This Is How Your Kitchen Utensils Turn Out To Be A Generator Of Bacteria

Video: This Is How Your Kitchen Utensils Turn Out To Be A Generator Of Bacteria

Video: This Is How Your Kitchen Utensils Turn Out To Be A Generator Of Bacteria
Video: Kitchen Utensils - Episode 1 - Vocabulary for Kids 2024, September
This Is How Your Kitchen Utensils Turn Out To Be A Generator Of Bacteria
This Is How Your Kitchen Utensils Turn Out To Be A Generator Of Bacteria
Anonim

Kitchen utensils as knives and planers can to spread bacteria between different types of products, found a new study.

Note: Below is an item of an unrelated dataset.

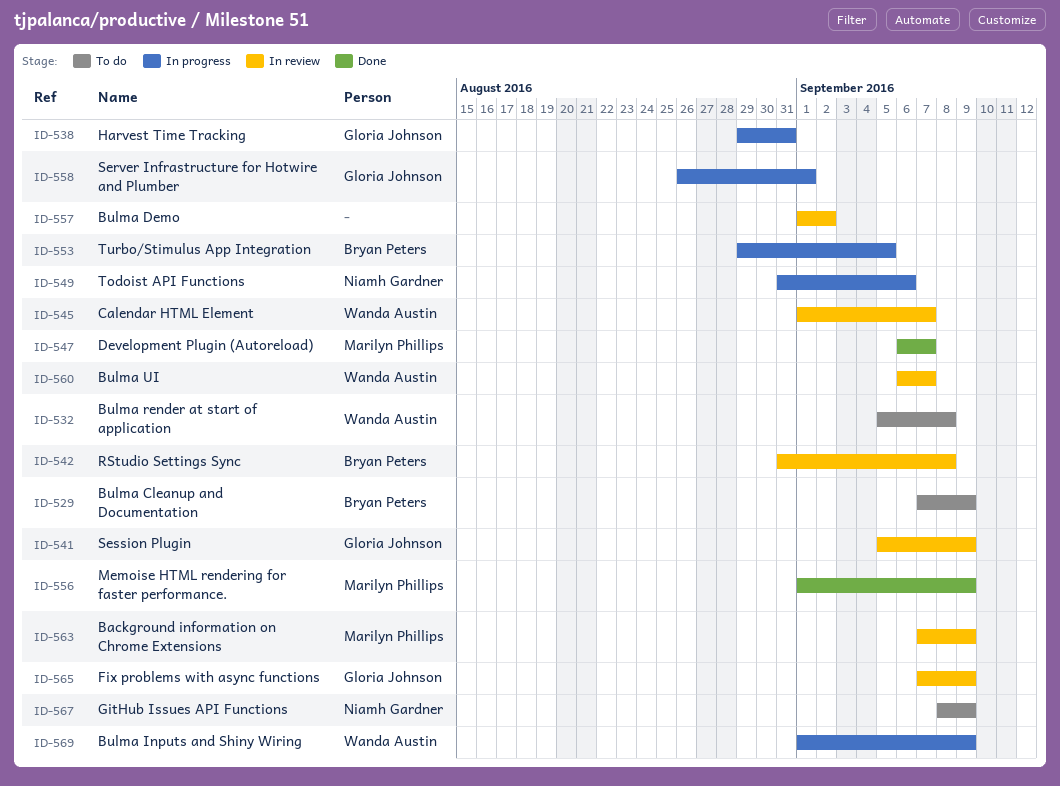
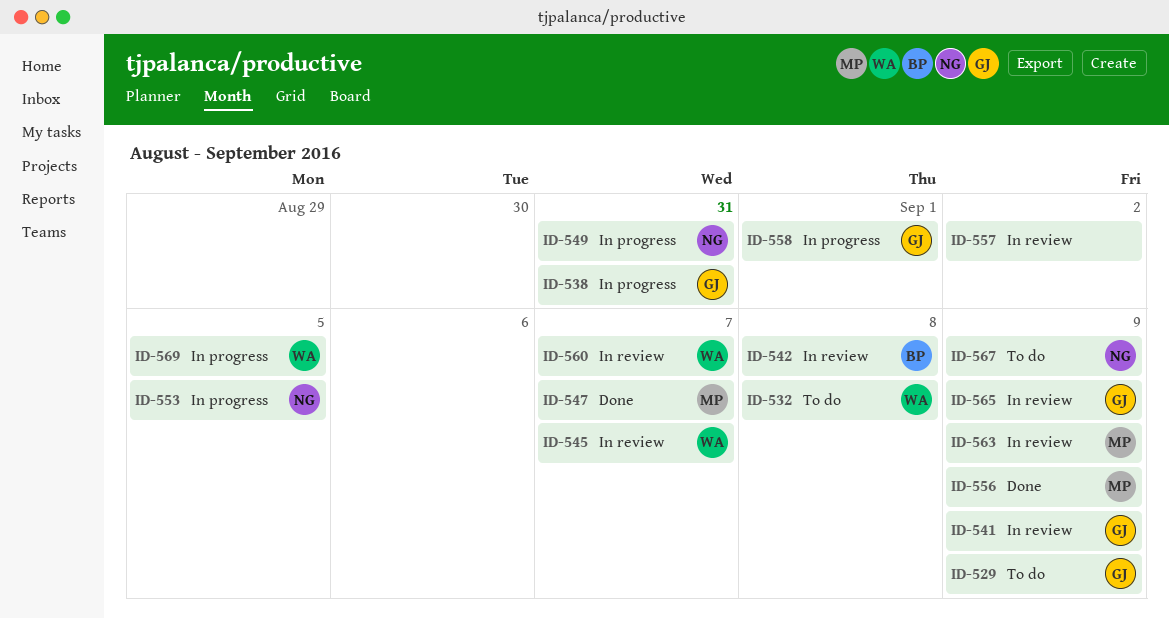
ID-529, owner: Bryan Peters -> Gloria Johnson
ID-549, due: Sep 6 -> Aug 31
ID-553, owner: Bryan Peters -> Niamh Gardner
ID-569, due: Sep 9 -> Sep 5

Scientists at the University of Georgia have contaminated various fruits and vegetables with bacteria such as salmonella and Escherichia coli. They cut them with a knife or grated them with a grater. They then used unwashed utensils for other products. And found that both devices spread the bacteria to other types of products.

The researchers also found that different types of products contaminated the devices to varying degrees.

Products such as tomatoes tended to contaminate knives more than sliced strawberries. We do not have a specific answer to the question why there are differences between different product groups. But we know that once the pathogen enters the food, it is difficult to eliminate, explained lead author Marilyn Erickson, an associate professor in the Department of Food Science and Technology.

Kitchen utensils
Kitchen utensils

Further tests showed that cooking brushes and peelers also spread bacteria between products.

Erickson says a lot of people don't know that kitchen utensils can spread bacteria.

Just knowing that kitchen utensils can lead to cross-contamination is important. With this knowledge, consumers are more likely to make sure they wash it between uses, the researcher added.

The results of the study were published in the journal Food Microbiology.